SUPPLIED INFORMATION section start

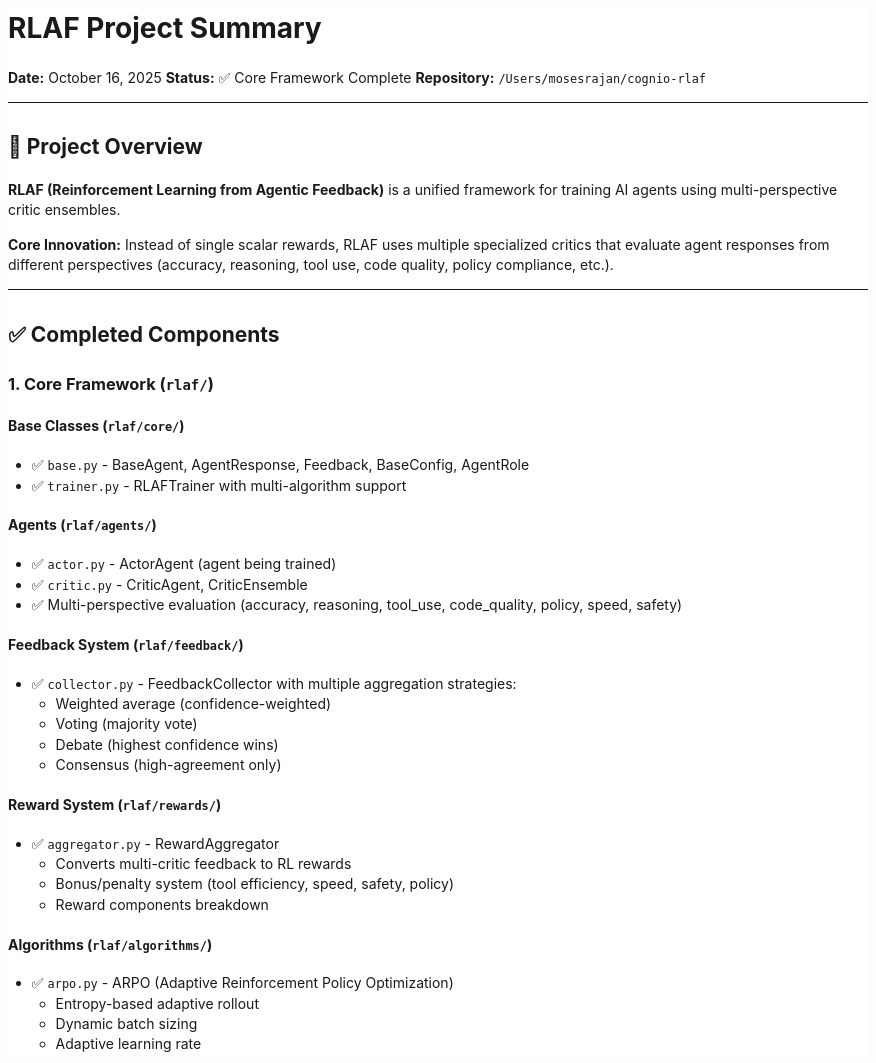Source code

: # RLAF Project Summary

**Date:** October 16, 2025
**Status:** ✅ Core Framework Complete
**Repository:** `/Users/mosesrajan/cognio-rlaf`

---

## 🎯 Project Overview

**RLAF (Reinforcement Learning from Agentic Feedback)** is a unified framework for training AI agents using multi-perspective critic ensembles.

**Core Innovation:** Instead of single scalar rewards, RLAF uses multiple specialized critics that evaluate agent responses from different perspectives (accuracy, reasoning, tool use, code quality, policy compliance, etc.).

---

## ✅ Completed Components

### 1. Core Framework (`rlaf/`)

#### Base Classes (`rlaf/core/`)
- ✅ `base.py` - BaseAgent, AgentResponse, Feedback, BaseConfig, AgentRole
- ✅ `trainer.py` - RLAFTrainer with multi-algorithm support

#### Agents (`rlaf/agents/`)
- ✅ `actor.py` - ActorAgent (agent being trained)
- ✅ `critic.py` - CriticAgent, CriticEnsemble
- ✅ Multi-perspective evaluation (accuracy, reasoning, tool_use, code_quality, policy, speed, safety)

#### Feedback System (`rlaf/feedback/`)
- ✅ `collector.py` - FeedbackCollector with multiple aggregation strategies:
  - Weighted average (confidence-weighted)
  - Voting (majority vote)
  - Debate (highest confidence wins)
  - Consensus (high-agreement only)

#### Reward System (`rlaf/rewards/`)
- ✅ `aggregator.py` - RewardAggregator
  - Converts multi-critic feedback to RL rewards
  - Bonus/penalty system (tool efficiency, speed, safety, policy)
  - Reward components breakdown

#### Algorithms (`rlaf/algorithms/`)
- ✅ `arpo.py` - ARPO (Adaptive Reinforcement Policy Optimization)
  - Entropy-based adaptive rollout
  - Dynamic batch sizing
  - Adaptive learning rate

SUPPLIED INFORMATION section end

» TASK REQUIREMENTS
Please transcribe all of the records above exactly, leaving out any pictures.

» RESULT OF THIS TASK
Source code

: # RLAF Project Summary

**Date:** October 16, 2025
**Status:** ✅ Core Framework Complete
**Repository:** `/Users/mosesrajan/cognio-rlaf`

---

## 🎯 Project Overview

**RLAF (Reinforcement Learning from Agentic Feedback)** is a unified framework for training AI agents using multi-perspective critic ensembles.

**Core Innovation:** Instead of single scalar rewards, RLAF uses multiple specialized critics that evaluate agent responses from different perspectives (accuracy, reasoning, tool use, code quality, policy compliance, etc.).

---

## ✅ Completed Components

### 1. Core Framework (`rlaf/`)

#### Base Classes (`rlaf/core/`)
- ✅ `base.py` - BaseAgent, AgentResponse, Feedback, BaseConfig, AgentRole
- ✅ `trainer.py` - RLAFTrainer with multi-algorithm support

#### Agents (`rlaf/agents/`)
- ✅ `actor.py` - ActorAgent (agent being trained)
- ✅ `critic.py` - CriticAgent, CriticEnsemble
- ✅ Multi-perspective evaluation (accuracy, reasoning, tool_use, code_quality, policy, speed, safety)

#### Feedback System (`rlaf/feedback/`)
- ✅ `collector.py` - FeedbackCollector with multiple aggregation strategies:
  - Weighted average (confidence-weighted)
  - Voting (majority vote)
  - Debate (highest confidence wins)
  - Consensus (high-agreement only)

#### Reward System (`rlaf/rewards/`)
- ✅ `aggregator.py` - RewardAggregator
  - Converts multi-critic feedback to RL rewards
  - Bonus/penalty system (tool efficiency, speed, safety, policy)
  - Reward components breakdown

#### Algorithms (`rlaf/algorithms/`)
- ✅ `arpo.py` - ARPO (Adaptive Reinforcement Policy Optimization)
  - Entropy-based adaptive rollout
  - Dynamic batch sizing
  - Adaptive learning rate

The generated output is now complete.